Francielly Oliveira 23/04/2024
Uma obra de arte literária
Hoje, 23 de abril, mais de um mês após a leitura de Uma Vida Pequena, escrevo esta resenha. A demora em colocar meus pensamentos sobre essa leitura em palavras é algo que ainda não compreendo completamente. Talvez tenha sido porque uma parte egoísta minha relutava em abandonar o livro de vez (não sei se serei capaz de relê-lo tão cedo, talvez nunca mais, não porque a história não tenha me agradado ou me ferido de alguma forma, muito pelo contrário).
Ou pode ser que eu não tenha me sentido pronta ou madura o suficiente para escrever um comentário sobre este livro. Como se eu não fosse merecedora de formar opiniões sobre as páginas que li. Quem sou eu para dizer algo? (tampouco me sinto mais madura um mês após a leitura).

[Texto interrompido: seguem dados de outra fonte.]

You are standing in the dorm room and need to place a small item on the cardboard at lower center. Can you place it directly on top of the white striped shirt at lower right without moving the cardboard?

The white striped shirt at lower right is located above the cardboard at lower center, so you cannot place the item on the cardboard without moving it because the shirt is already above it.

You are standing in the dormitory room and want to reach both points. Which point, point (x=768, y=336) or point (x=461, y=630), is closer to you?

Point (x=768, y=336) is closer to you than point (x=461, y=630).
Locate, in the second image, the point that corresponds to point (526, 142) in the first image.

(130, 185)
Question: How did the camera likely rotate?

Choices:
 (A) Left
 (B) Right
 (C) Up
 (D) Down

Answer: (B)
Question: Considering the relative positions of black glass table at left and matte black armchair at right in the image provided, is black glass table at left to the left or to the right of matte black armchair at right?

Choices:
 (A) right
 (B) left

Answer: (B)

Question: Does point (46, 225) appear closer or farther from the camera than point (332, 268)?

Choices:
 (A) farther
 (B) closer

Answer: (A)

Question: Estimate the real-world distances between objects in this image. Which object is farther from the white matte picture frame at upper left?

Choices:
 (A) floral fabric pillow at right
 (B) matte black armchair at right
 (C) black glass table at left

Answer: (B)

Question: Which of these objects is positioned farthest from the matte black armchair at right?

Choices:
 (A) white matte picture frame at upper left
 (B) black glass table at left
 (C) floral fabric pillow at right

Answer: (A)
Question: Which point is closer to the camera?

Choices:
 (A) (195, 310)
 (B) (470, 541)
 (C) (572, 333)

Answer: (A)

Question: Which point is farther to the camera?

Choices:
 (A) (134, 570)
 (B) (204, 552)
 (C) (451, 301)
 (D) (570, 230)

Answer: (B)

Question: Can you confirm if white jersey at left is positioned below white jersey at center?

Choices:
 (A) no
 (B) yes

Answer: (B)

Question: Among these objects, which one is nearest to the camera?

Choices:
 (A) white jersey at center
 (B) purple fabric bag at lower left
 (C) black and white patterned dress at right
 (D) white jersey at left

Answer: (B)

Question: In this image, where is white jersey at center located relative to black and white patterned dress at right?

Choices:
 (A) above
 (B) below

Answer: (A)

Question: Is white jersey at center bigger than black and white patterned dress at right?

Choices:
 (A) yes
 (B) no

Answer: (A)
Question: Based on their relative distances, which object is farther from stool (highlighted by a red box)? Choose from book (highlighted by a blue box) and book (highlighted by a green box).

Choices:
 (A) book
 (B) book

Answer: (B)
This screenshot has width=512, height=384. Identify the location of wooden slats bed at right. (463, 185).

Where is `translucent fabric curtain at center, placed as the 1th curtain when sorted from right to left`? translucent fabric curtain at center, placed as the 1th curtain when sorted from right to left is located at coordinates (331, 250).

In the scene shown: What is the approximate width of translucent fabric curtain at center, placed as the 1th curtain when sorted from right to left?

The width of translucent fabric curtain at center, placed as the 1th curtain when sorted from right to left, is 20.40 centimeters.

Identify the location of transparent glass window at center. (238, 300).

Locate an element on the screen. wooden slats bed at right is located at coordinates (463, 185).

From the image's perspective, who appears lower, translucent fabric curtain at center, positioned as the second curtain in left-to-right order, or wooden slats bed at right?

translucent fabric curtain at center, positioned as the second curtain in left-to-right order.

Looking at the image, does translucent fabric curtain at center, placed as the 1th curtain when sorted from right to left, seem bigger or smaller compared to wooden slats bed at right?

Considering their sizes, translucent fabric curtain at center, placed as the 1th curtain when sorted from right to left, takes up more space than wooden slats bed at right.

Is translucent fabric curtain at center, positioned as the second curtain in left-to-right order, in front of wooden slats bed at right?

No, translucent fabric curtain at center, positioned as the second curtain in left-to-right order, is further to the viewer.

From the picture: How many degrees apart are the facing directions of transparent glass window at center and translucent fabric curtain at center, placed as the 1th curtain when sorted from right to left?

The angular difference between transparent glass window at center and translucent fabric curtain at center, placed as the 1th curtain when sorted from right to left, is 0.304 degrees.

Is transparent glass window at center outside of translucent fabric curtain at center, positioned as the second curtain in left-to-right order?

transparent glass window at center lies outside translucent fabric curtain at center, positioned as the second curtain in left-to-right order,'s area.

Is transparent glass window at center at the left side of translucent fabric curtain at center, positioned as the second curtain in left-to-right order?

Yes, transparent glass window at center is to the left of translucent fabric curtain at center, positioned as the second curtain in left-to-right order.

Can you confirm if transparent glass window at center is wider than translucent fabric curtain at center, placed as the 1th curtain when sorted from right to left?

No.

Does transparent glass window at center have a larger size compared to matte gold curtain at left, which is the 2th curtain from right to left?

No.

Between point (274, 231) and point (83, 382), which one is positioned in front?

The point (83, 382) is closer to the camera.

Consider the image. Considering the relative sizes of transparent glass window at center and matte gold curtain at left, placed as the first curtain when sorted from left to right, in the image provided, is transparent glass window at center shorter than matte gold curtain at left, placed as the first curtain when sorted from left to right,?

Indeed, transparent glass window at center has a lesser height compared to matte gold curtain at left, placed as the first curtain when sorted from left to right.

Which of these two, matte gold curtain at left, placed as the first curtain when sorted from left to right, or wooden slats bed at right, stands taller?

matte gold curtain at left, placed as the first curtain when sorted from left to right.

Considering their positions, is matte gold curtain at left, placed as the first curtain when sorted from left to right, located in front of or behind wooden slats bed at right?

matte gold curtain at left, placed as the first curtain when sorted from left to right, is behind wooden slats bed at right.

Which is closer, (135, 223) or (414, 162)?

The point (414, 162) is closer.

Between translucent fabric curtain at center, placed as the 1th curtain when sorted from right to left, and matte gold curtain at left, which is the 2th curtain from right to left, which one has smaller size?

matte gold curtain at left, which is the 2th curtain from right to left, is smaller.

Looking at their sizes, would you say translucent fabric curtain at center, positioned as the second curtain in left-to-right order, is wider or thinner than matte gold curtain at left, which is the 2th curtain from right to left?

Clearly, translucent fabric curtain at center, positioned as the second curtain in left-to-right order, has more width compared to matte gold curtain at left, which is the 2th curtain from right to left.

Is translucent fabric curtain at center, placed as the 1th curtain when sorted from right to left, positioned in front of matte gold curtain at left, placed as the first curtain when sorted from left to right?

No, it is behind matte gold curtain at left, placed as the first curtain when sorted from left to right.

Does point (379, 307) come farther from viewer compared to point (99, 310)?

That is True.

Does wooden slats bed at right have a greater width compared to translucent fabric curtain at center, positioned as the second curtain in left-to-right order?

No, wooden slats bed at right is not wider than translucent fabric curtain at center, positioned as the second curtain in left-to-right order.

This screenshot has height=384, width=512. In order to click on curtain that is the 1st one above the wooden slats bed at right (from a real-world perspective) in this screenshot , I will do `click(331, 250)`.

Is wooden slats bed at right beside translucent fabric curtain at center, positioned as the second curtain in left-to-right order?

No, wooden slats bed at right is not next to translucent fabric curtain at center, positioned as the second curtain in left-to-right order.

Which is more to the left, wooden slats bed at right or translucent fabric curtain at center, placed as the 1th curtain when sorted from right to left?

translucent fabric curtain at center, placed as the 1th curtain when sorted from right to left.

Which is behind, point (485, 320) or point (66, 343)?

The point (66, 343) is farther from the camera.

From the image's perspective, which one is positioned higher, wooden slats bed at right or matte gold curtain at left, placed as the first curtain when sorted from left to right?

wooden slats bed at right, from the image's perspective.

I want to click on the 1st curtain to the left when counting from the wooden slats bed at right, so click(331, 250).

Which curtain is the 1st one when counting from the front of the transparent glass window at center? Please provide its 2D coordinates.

Seja qual for o motivo que finalmente me deu coragem para escrever minha experiência com esse livro, neste momento estou revisitando em minha memória como que em uma despedida da carga emocional e mental que foi acompanhar 998 páginas de Jude. E não só de Jude, mas também de Willem, JB, Malcolm e todos os outros personagens que, de secundários não possuem nada.
Com uma escrita lenta, mas gradual e de impacto, Hanya escreve com audácia. Há tanto sobre o que eu gostaria de entrar em detalhes, mas antes de tudo, quero me ater ao geral. Uma Vida Pequena é um livro grande, com tantas narrativas dentro de uma só, que é impossível resumi-lo em poucas linhas. Gosto de como, mesmo com tantos personagens, a autora conseguiu dividi-los em partes bem construídas, mesmo com a mudança temporal entre passado e presente, que não confundem o leitor, mas o mantêm ali, empático pela dor, pela amizade, pela fraternidade, pela solidão ou mesmo pela solidariedade a Jude, mas também aos outros personagens. Que são cativantes na mesma proporção em que são desagradáveis. E eu digo desagradáveis porque Hanya constrói uma relação ardilosa entre o leitor e os personagens. Você se torna vigilante por eles, sente raiva por seus erros, comemora seus sucessos, você torce por sua melhora e felicidade, como um amigo.
?Você pode não entender agora, mas um dia entenderá: o único segredo da amizade, acredito eu, é encontrar pessoas melhores que você, não mais inteligentes, não mais bacanas, mas sim mais bondosas, mais generosas e mais piedosas, e tentar dar ouvidos a elas quando dizem algo sobre você, não importa o quanto seja ruim, ou bom, e confiar nelas, o que é a coisa mais difícil. Mas também a melhor? (p. 248).
E você acompanha a evolução emocional, financeira e profissional dessas pessoas, se comove e se enfurece por elas.
Talvez seja por isso que tantas pessoas se emocionam ao final do livro, no meio dele ou durante toda a leitura.
Em alguns momentos me senti meio anestesiada pelo horror do passado de Jude, não porque tenha sido banalizado, mas por ser algo traumático demais. A autora optou por oferecer não migalhas, mas pedaços da história ao leitor, o que de certa forma, também acompanha o gradual mental de Jude. Ela não entrega de uma vez o passado horrível do personagem, mas o mastiga para você, pois assim como Jude, você também não está ou talvez nunca esteja, pronto para o que vem a seguir. A estabilidade mental de Jude não é algo que possa sequer ser considerado estável, então nada mais justo que sua história não seja derramada de uma vez. Mas isso também te amortece para o que vai sendo entregue, você (leitor) cria suposições e mais ideias sobre o mistério que cerca o passado de Jude.
Ao longo da leitura, refleti sobre a complexidade das relações humanas, dos sentimentos e, por exemplo, das ações de JB. Em alguns desses cenários, eu pensava ?o homem quando não possui sofrimentos, busca?. Mas me peguei ao decorrer da leitura pensando que também não é tão simples assim. Por mais que alguns problemas pareçam "menores" em comparação com outros, eles também são importantes e merecem ser valorizados e acolhidos.
PORÉM isso não me impediu de ficar ressentida com o JB, mas como disse anteriormente, faz parte, já que também somos amigos.
?Amizade era testemunhar o lento gotejo de tristezas, as longas crises de tédio e os triunfos ocasionais do outro. Estou com raiva de JB, mas ao mesmo tempo com pena. O que também é confuso? (p. 677).
Uma Vida Pequena é um livro triste, trágico, comovente, desafiador e inegavelmente uma obra de arte literária. É preciso paciência e talvez um pouco de estabilidade emocional para embarcar nessa leitura. Por isso, indico apenas para aqueles que estão prontos para testarem enxergar o mundo com lentes mais cruéis do que o normal.